**Study questions**
[1] State whether each statement below agrees with the passage about a ship at sea, answering yes or no and quoting the deciding words of the passage.
(a) Icebergs are among the outside dangers to a ship that the passage names.
(b) The passengers have gone below deck to stay out of the storm.
(c) The loose cannon is described as a foe with a will of its own.
[2] Answer these questions from the passage about a ship at sea, one answer per line.
(a) What are the sailors working to lower?
(b) What does the passage call the greatest foe any ship might face?
(c) According to the passage, what propels a loose cannon?
[3] Pick up the passage about a ship at sea after its final sentence and continue it in the same style.

(Text provided begins)

A ship is pitching at sea. Her sailors are working frantically to lower her sails as they're lashed with winds and violent waves; the masts are creaking in the gale, water is spilling into her belly. Planks are buckling from the violence of the wind and rain, her cargo is pulling against gravity in the hold. Passengers have strapped themselves to anything solid in hopes they will not wash overboard.
A ship making an open water crossing is always at risk to dangers from without: the elements and the sea itself are the greatest foe any ship might face. Storms, lightning, rocks, icebergs, whales; any of these outside forces can change the fate of a ship and her passengers in an instant.
But if a cannon* detaches from its bindings, it has such potential force that it risks the lives of the crew, the passengers, and the integrity of the ship from within. It can crush the sailors, break its masts, fall into the body of the ship with such force it can rip through its decks. It is an anarchic, impersonal foe, propelled by physics and mass. It's a mindless force. It's an equal opportunity disaster rolling over everything and anything on the ship, and does not care if it takes the ship down.

(Text provided ends)
(Listed entries begins)

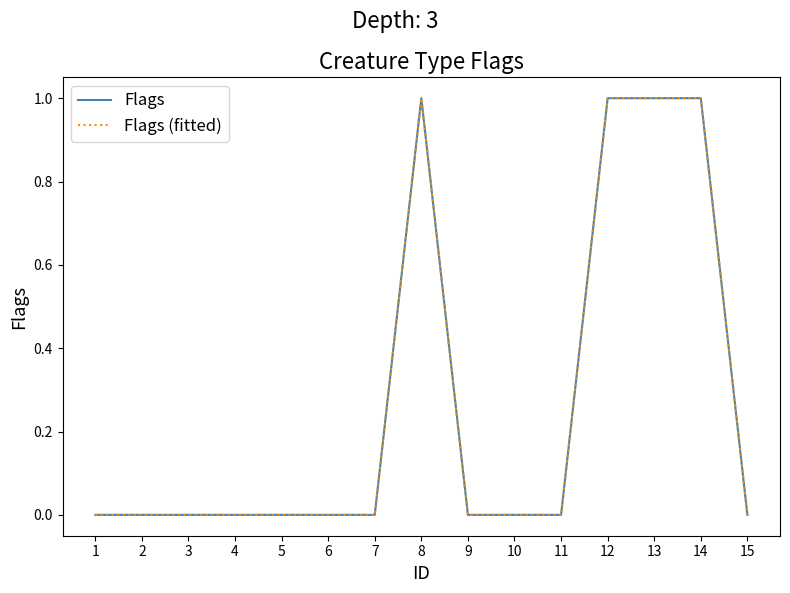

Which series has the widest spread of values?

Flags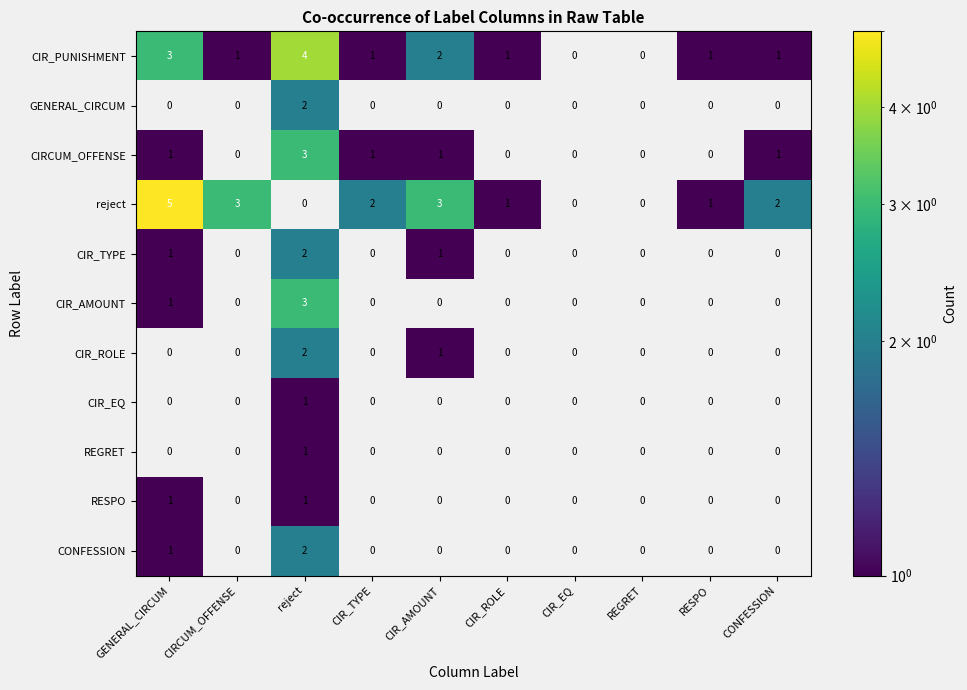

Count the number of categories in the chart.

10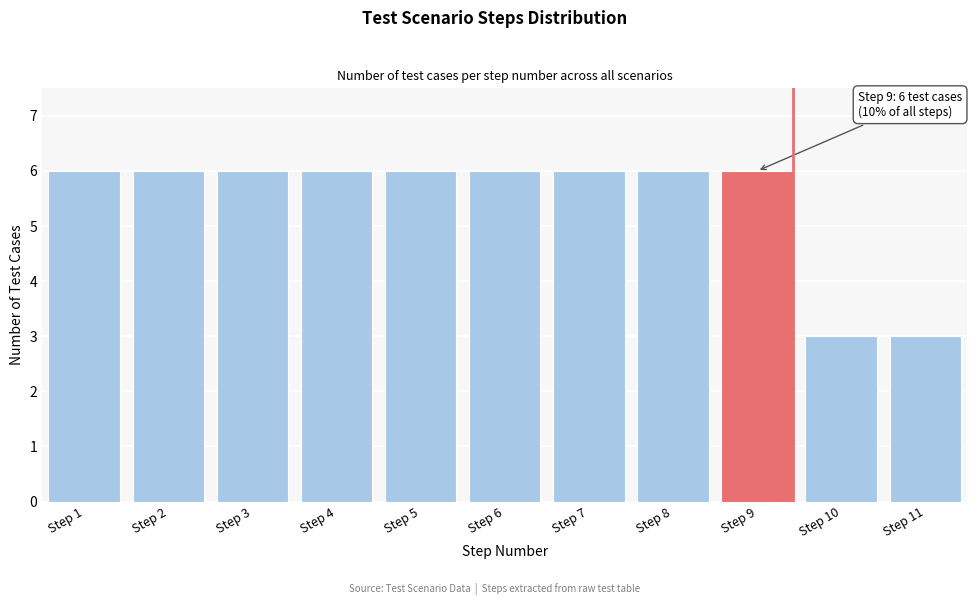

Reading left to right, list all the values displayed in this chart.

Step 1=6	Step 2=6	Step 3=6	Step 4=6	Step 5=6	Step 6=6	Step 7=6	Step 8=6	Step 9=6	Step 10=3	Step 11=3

(Listed entries ends)

**Answers to the exercises**
[1]
(a) Yes: "Storms, lightning, rocks, icebergs, whales; any of these outside forces can change the fate of a ship and her passengers in an instant."
(b) No: "Passengers have strapped themselves to anything solid in hopes they will not wash overboard."
(c) No: "It's a mindless force."

[2]
(a) The ship's sails.
(b) The elements and the sea itself.
(c) Physics and mass.

[3]
This is what the metaphor loose cannon† captures: our ship is pitching in a violent storm. The stays are unfastening. Cargo is becoming unmoored, and the crew is scrambling.
The cannon isn't loosed from its restraints but they are weakening.
We are all in the cannon's path and the ship is stuck at the edge of a typhoon.
*Naval cannons in the age of wooden warships could weigh up 8000 pounds (roughly 3,800 kg) with their mounts (in this case a 36-pounder long gun). Imagine four tons of iron careening around the decks in a storm.
† Loose Cannon history.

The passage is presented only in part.